Normalement, en tous cas depuis une loi de Bonaparte qui a malheureusement été abolie en 1993, on doit donner [aux Français] des prénoms du calendrier, c’est à dire les saints chrétiens (...) C’est votre prénom qui est une insulte à la France parce que la France n’est pas une terre vierge, c’est une terre avec une histoire et un passé (...) Votre mère a eu tort.


Et d’ajouter, face à l’incrédulité d’Hapsatou Sy, que “Corinne lui irait très bien”. Depuis, c’est la déferlante, entre les vidéos diffusées par Hapsatou Sy, Thierry Ardisson qui monte au créneau et estime que sa chroniqueuse “s’étale sur Twitter pour faire un bad buzz complètement nul et Eric Zemmour qui refuse de s’excuser et annonce, à tort, qu’Hapsatou Sy a été virée. Le genre de situation qui réveille les armées de trolls qui soutiennent les gens tels qu’Eric Zemmour et n’attendent qu’un bon clash public pour lâcher leur venin, en l’occurence, un torrent de commentaires racistes à l’égard d’Hapsatou Sy sur les réseaux sociaux.

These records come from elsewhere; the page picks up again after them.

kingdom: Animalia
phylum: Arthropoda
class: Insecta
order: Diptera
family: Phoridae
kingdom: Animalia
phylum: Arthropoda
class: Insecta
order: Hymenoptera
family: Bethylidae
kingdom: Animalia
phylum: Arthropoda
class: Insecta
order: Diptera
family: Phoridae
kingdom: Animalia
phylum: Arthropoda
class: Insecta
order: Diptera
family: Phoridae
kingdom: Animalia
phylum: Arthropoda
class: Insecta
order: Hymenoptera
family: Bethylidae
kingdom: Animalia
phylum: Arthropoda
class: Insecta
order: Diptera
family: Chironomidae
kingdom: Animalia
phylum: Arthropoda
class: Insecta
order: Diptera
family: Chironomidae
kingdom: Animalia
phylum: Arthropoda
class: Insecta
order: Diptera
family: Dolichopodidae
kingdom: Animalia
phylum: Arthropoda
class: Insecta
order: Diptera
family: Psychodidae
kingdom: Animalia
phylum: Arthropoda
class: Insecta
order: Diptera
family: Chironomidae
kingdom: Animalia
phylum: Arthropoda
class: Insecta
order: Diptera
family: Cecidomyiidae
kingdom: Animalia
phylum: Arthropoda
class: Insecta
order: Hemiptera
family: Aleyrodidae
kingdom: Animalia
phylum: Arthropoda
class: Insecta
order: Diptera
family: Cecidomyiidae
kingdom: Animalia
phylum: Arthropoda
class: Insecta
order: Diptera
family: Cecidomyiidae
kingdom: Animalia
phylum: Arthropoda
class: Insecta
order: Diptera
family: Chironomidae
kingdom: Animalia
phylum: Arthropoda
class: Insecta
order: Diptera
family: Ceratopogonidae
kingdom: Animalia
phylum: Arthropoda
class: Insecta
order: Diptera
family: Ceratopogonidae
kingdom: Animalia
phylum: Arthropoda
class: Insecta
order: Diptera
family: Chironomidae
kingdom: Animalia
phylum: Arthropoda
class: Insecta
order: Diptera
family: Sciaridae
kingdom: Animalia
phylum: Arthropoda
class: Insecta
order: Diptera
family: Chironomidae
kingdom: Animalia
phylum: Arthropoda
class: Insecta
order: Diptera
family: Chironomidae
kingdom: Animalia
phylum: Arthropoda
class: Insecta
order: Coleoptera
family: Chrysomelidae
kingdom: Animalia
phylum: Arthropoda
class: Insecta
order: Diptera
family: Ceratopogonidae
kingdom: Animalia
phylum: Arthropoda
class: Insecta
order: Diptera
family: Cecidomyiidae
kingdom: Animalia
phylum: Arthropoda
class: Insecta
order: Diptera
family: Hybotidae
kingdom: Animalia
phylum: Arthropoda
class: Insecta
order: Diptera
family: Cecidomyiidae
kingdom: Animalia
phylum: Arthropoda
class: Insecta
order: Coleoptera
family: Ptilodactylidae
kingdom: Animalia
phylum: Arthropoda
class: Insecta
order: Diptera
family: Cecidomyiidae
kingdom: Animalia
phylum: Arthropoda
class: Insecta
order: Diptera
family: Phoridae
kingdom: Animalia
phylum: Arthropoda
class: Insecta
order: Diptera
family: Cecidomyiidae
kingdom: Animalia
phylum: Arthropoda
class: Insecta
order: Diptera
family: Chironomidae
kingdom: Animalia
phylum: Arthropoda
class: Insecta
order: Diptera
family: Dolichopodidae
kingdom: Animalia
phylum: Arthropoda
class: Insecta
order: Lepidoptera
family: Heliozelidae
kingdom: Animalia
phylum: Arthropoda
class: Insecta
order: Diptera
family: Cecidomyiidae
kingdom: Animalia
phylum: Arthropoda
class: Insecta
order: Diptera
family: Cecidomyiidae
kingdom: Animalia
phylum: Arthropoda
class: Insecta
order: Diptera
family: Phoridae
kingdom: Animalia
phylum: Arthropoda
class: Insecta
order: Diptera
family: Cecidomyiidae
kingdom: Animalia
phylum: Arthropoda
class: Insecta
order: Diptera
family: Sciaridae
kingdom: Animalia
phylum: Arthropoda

Les remettre à la place qu’ils méritent


Passons sur le fait que le polémiste lui-même porte non pas un “bon prénom français” mais bien un prénom d’origine scandinave, ici n’est pas le sujet et il ne s’agit pas de s’abaisser à son niveau. Ni des autres agitateurs de son acabit, qu’ils s’appellent Vincent, Marcel ou Caroline. Car c’est là ce qu’ils veulent, et ce qui leur permet de vivre, parfois grassement. Un clic est un clic, et quand vous ouvrez un article, même si c’est “pour voir ce qu’il peut bien encore raconter comme conneries” ou pour l’envoyer rageusement à une pote en mode “non mais WTF tu as vu ce qu’il est encore allé chercher”, vous augmentez la visibilité, et donc les revenus publicitaires tirés de ces brûlots. La pire chose qui pourrait arriver à Eric Zemmour & co, c’est qu’on ne parle (enfin) plus d’eux et de toutes les inepties qu’ils débitent. Les remettre à la place qu’ils méritent: celle, marginalisée, des gens qui déversent haine et bêtises et qu’on ne prend même pas la peine d’écouter. D’ailleurs, aussi tôt dit, aussi tôt fait, article fini, on arrête d’en parler.